KALAU Tony Stark alias Iron Man punya reaktor mini di dada yang bikin badannya selalu bertenaga baja, maka Sumatera Selatan sekarang juga lagi pakai “baju besi” ekonomi surplus dagang sebesar US$3,08 miliar. Angka ini bikin dada jembar, alis terangkat, dan senyum melebar sampai ke pojok bibir. Coba pikirkan saja, jika ekspor naik, dan sebaliknya impor malah turun drastis, jadinya neraca perdagangan Sumatera Selatan kinclong bak motor baru keluar dealer.
Tapi, pepatah lama bilang “Baju boleh baja, tapi baut kalau longgar tetap bisa copot juga”. Nah, itulah ironi yang patut kita renungkan. Meski Sumsel memang sedang hemat luar biasa dalam urusan impor, terutama mesin dan peralatan. Ibarat warung kopi, dagangan laku keras, kursi selalu penuh, tapi pemiliknya ogah ganti kursi reyot yang sudah bunyinya “kriet…kriet…” tiap diduduki pelanggan.
Kalau bicara ekspor, Sumsel benar-benar tampil sebagai “Iron Man” dengan jurus pamungkasnya disebutkan dalam rilis BPS Sumsel, ekspor nonmigas naik 5,73%, pertanian melejit 102,33%, karet melonjak hampir 32%, dan pulp naik 8,56%, luar biasa bukan?
Bayangkan seorang petani karet di pedalaman Banyuasin, dulu dia merasa hasil sadapannya hanya cukup buat beli minyak goreng dan gula. Sekarang, berkat harga yang lumayan membaik, hasil karet itu ikut menyumbang surplus miliaran dolar. Rasanya seperti menang undian arisan, tapi yang dapat hadiah bukan cuma satu orang, melainkan seluruh daerah.

Entri data tersimpan

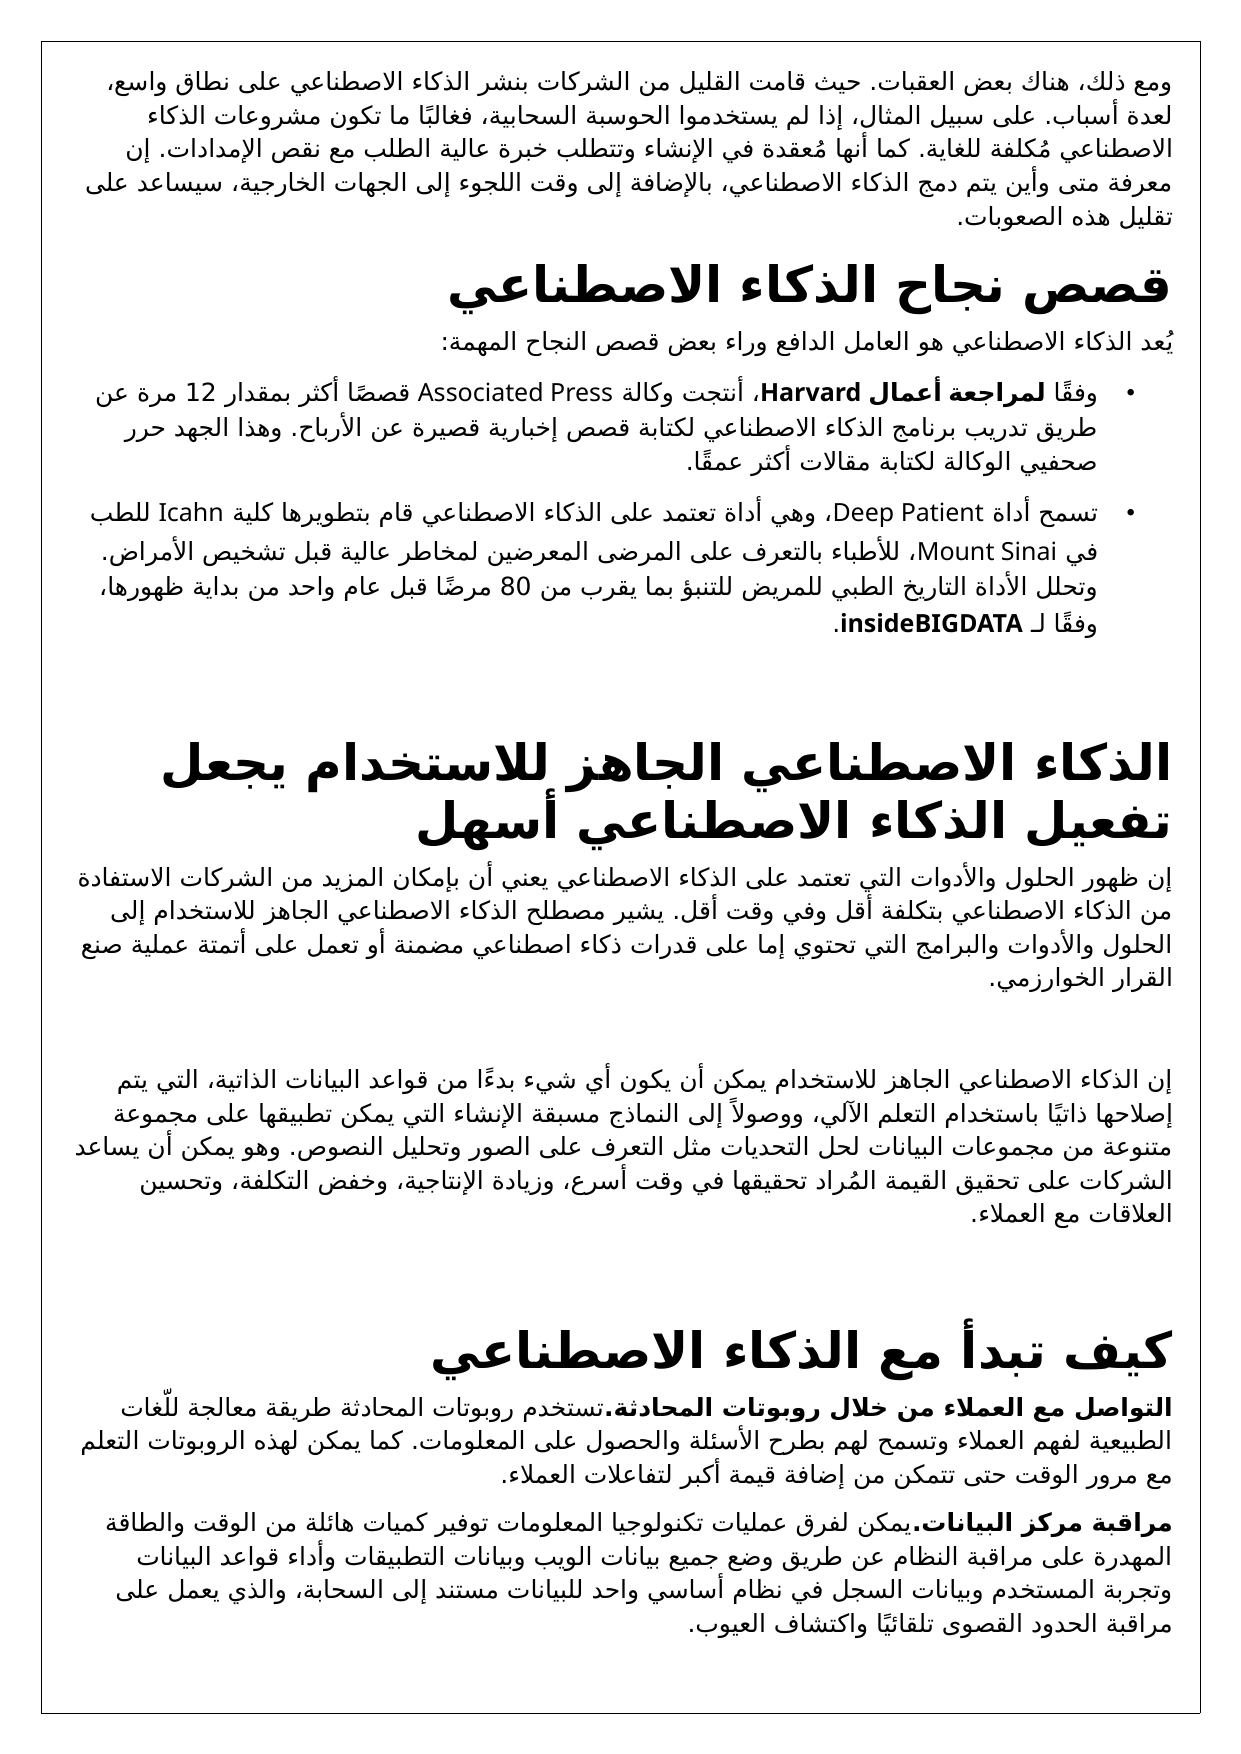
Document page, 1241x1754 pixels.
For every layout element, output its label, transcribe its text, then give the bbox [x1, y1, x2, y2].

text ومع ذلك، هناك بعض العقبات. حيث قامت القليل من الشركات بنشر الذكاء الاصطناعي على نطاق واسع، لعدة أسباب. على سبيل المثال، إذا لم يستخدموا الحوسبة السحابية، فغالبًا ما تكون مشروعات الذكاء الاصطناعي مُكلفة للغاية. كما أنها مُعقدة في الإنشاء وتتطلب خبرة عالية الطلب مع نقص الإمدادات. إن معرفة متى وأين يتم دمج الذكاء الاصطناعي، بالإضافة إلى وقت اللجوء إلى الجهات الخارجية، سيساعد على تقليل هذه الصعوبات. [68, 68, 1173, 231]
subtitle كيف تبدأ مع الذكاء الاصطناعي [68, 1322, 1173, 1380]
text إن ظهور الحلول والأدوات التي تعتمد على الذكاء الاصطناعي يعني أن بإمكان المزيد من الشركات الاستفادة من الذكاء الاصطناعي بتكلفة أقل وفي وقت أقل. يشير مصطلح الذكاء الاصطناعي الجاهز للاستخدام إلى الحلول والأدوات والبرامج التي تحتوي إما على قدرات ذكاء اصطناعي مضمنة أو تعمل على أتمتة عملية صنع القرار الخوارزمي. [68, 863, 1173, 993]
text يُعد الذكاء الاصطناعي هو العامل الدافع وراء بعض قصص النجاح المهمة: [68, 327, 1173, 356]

TUGAS
a - Menurut artikel tentang surplus dagang Sumatera Selatan, berapa besar surplus dagang provinsi tersebut?
b - Sajikan sebagai daftar JSON berisi string, satu untuk setiap baris dan tanpa baris kosong, hanya baris-baris catatan dari awal catatan sampai baris yang memuat "For every layout", kedua batas itu termasuk. Gambar tidak disertakan dalam jawaban.
Artikel dan catatan di atas berasal dari sumber yang berlainan.

JAWABAN BERURUTAN
a - US$3,08 miliar.

b -
[
  "Document page, 1241x1754 pixels.",
  "For every layout element, output its label, transcribe its text, then give the bbox [x1, y1, x2, y2]."
]